Alfred University News

World-renowned biomedical engineering researcher Dr. Robert Langer to give commencement address

World-renowned biomedical engineering researcher Dr. Robert S. Langer, co-founder of more than 40 biotechnology companies including COVID-19 vaccine maker Moderna, will deliver the keynote address for Alfred University’s 2022 commencement ceremony on Saturday, May 14.


ALFRED, NY—World-renowned biomedical engineering researcher Dr. Robert S. Langer, co-founder of more than 40 biotechnology companies including COVID-19 vaccine maker Moderna, will deliver the keynote address for Alfred University’s 2022 commencement ceremony on Saturday, May 14.

Langer is a professor in the Massachusetts Institute of Technology Departments of Chemical Engineering and Biological Engineering. As a faculty member in the David H. Koch Institute of Integrative Cancer Research, he is one of 13 Institute Professors at MIT; being an Institute Professor is the highest honor that can be awarded to an MIT faculty member. Renowned for his contributions to medicine and biotechnology, Langer is viewed as the founder of the field of tissue engineering in regenerative medicine, and is the pioneer of hundreds of technologies, including controlled release and transdermal drug delivery systems, which allow the non-invasive administration of drugs through the skin.

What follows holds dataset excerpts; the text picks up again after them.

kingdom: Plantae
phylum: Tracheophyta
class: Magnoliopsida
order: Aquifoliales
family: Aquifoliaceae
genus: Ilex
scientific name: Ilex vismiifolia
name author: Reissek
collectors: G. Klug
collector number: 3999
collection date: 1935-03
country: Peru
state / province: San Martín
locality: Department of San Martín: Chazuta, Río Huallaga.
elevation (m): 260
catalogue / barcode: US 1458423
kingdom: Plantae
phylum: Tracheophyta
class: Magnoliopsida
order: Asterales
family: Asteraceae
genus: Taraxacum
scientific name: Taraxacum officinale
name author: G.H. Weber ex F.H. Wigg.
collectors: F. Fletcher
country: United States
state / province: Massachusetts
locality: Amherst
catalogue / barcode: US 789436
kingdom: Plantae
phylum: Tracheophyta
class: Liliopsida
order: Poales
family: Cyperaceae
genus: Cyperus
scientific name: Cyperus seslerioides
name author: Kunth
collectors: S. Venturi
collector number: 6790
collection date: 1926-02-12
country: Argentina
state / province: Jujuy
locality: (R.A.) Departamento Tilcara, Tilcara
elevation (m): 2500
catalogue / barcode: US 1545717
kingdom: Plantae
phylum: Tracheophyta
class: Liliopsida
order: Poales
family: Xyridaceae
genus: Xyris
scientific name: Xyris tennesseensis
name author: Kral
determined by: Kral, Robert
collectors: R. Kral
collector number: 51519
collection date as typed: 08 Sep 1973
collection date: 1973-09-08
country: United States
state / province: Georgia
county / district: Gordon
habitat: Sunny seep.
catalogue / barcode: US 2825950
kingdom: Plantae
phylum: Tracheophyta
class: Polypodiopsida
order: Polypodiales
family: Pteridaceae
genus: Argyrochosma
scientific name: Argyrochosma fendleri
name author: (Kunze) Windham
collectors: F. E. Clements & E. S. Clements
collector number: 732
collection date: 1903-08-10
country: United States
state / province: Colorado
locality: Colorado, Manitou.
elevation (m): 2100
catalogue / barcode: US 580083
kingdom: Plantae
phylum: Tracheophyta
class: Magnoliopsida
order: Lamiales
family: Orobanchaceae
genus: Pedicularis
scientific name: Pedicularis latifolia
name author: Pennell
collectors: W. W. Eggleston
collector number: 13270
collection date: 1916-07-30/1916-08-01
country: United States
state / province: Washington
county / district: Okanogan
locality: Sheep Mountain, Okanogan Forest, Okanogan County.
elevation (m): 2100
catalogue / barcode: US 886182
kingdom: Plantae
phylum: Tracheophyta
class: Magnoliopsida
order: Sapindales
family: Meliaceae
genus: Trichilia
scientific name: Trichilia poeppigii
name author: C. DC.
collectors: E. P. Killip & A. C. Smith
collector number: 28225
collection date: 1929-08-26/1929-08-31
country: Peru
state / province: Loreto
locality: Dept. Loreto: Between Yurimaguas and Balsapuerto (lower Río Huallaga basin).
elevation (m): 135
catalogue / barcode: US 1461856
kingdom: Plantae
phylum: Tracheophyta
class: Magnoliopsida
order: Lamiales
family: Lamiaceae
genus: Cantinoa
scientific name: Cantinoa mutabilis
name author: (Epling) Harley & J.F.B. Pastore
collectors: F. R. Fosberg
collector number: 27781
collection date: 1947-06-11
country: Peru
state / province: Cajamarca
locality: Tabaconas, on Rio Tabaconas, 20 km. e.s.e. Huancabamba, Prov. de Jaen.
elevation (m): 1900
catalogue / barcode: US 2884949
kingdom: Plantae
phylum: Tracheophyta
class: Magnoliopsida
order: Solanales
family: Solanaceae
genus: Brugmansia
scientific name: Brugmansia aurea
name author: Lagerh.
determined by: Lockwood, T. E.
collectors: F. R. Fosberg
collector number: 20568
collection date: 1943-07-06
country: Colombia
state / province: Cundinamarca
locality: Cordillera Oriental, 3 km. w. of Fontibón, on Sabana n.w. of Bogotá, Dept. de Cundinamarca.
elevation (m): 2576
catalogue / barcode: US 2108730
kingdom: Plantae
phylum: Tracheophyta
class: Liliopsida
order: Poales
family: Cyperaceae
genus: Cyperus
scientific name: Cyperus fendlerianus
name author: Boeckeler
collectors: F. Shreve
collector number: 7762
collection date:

He holds more than 1,400 granted or pending patents, which have been licensed or sublicensed to more than 400 companies. The author of more than 1,500 articles, he is one of the world’s most highly cited scholars, with more than 363,000 citations, and is the most cited engineer in history and fourth most cited individual in any field. Langer is also a prolific entrepreneur, having participated in the founding of more than 40 biotechnology companies including Cambridge, MA-based Moderna, which pioneered messenger RNA (mRNA) therapeutics and vaccines. He also founded Microchips Biotech, a venture-backed biotech company for which Alfred University alumna Dr. Cheryl Blanchard ’86 once served as president and CEO.

Langer is the recipient of more than 220 awards, and is one of just three living individuals who have received both the United States National Medal of Science (2006) and the United States National Medal of Technology and Innovation (2011). He is also a recipient of the Charles Stark Draper Prize (considered the equivalent of the Nobel Prize for engineers), the Queen Elizabeth Prize for Engineering, Albany Medical Center Prize, Breakthrough Prize in Life Sciences, Kyoto Prize, Wolf Prize for Chemistry, Millennium Technology Prize, Priestley Medal (the highest award of the American Chemical Society), Gairdner Prize, Hoover Medal, Dreyfus Prize in Chemical Sciences, and the BBVA Frontiers of Knowledge Award in Biomedicine.

Langer earned his bachelor’s degree in chemical engineering from Cornell University and his doctoral degree, also in chemical engineering, from MIT. He is recipient of 36 honorary degrees and has been elected to the National Academy of Sciences, the National Academy of Engineering, National Academy of Medicine, and the National Academy of Inventors. His sister, Katherine, earned a master’s degree in school psychology from Alfred University in 1974.